→ **ASSIGNMENT**
All of the lines below need to be copied exactly, apart from the pictures.

→ **SUPPLIED DATA**

══════════

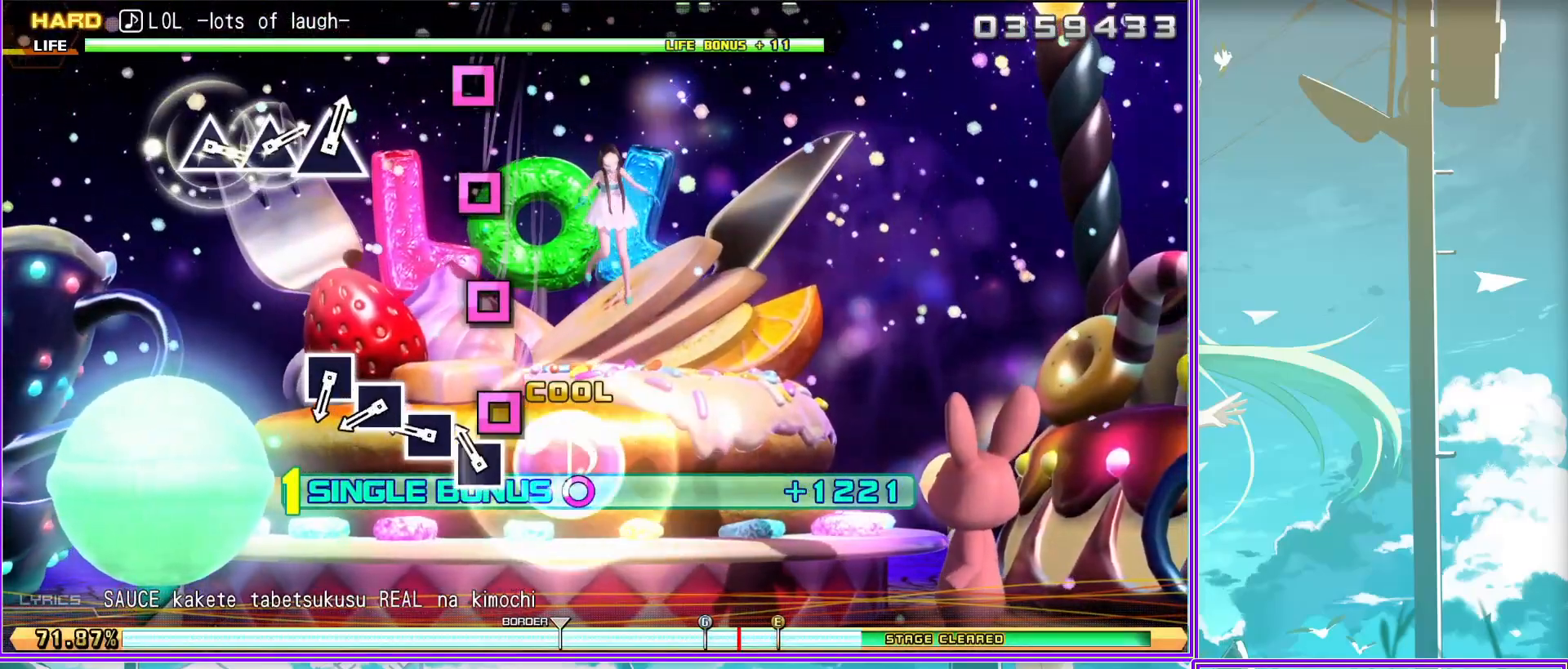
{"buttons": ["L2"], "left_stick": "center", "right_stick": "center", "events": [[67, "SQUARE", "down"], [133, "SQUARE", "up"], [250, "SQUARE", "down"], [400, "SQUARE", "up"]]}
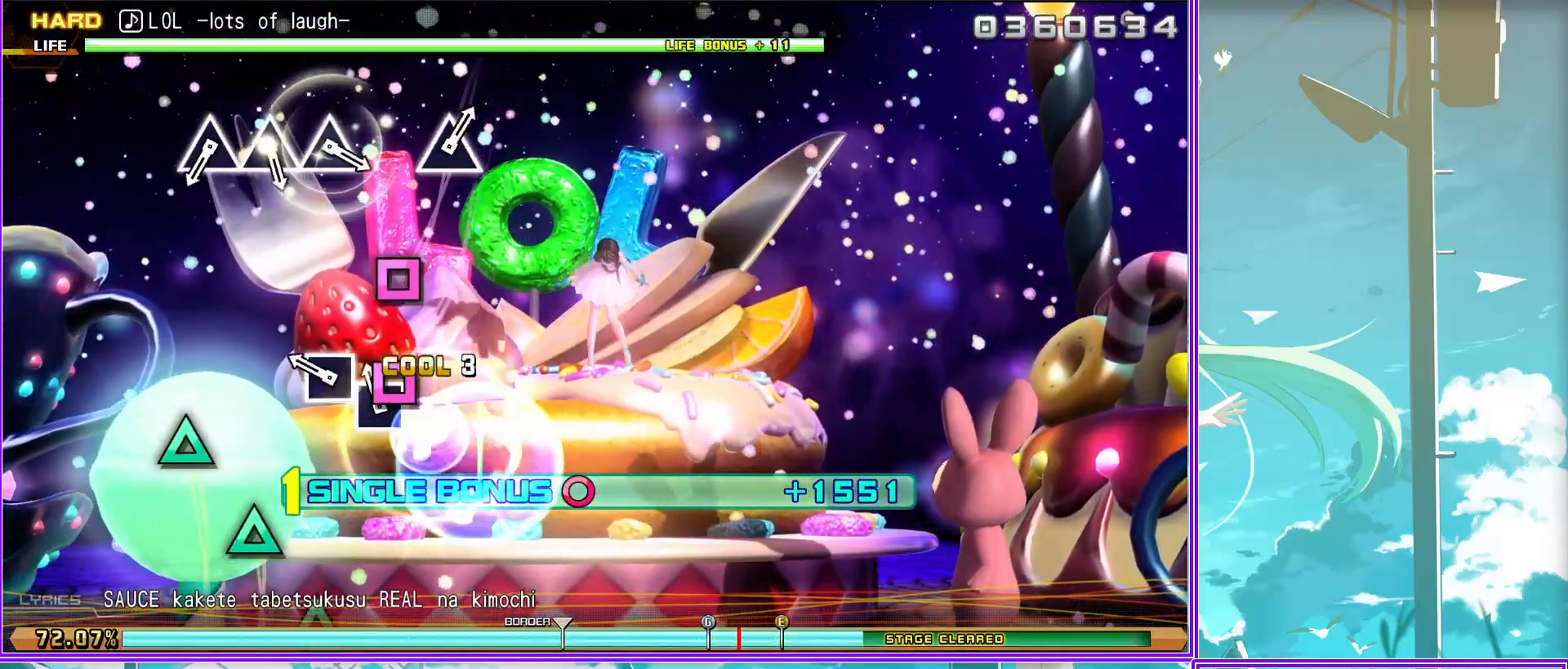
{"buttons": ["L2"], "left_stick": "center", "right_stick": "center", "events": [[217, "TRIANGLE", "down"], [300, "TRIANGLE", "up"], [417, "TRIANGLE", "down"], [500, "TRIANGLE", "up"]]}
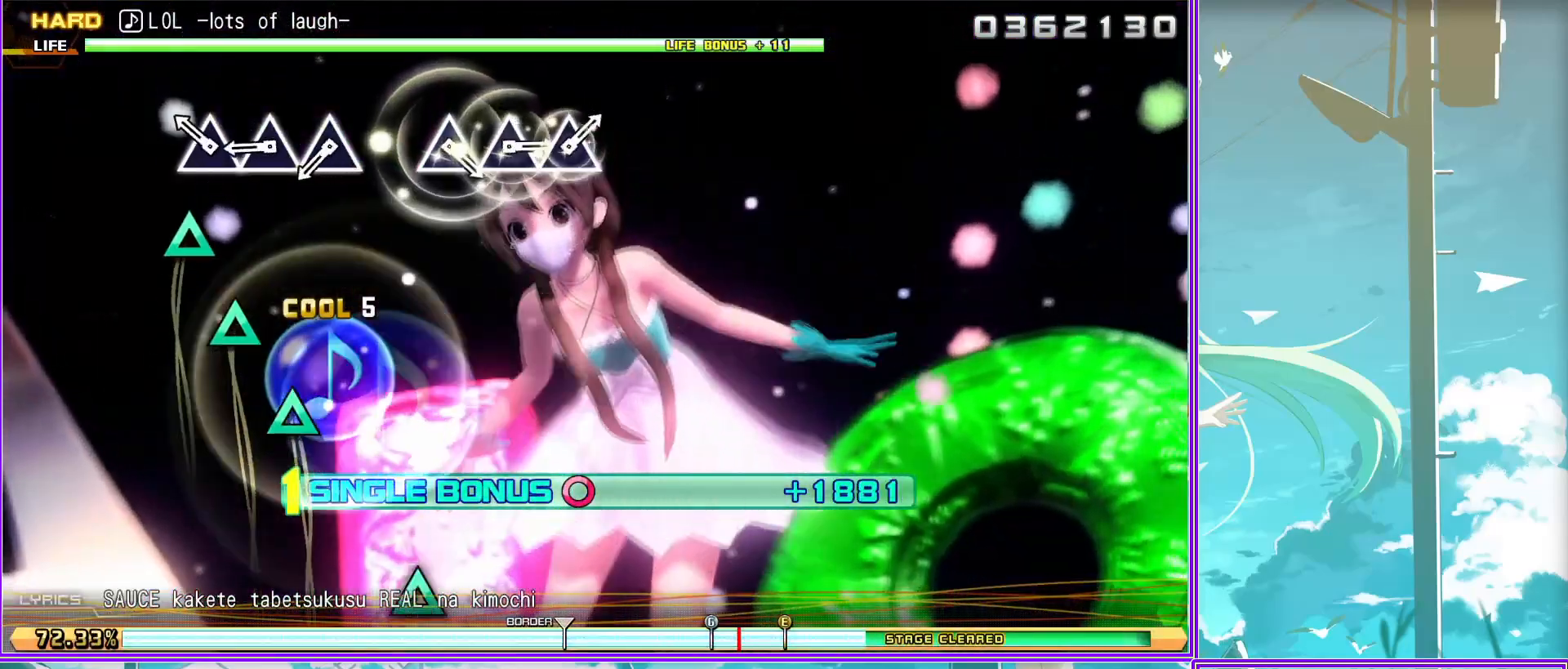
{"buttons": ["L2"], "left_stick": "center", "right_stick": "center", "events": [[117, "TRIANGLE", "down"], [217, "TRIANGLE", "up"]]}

══════════

→ **WRITTEN RESPONSE**
{"buttons": ["L2"], "left_stick": "center", "right_stick": "center", "events": [[67, "SQUARE", "down"], [133, "SQUARE", "up"], [250, "SQUARE", "down"], [400, "SQUARE", "up"]]}
{"buttons": ["L2"], "left_stick": "center", "right_stick": "center", "events": [[217, "TRIANGLE", "down"], [300, "TRIANGLE", "up"], [417, "TRIANGLE", "down"], [500, "TRIANGLE", "up"]]}
{"buttons": ["L2"], "left_stick": "center", "right_stick": "center", "events": [[117, "TRIANGLE", "down"], [217, "TRIANGLE", "up"]]}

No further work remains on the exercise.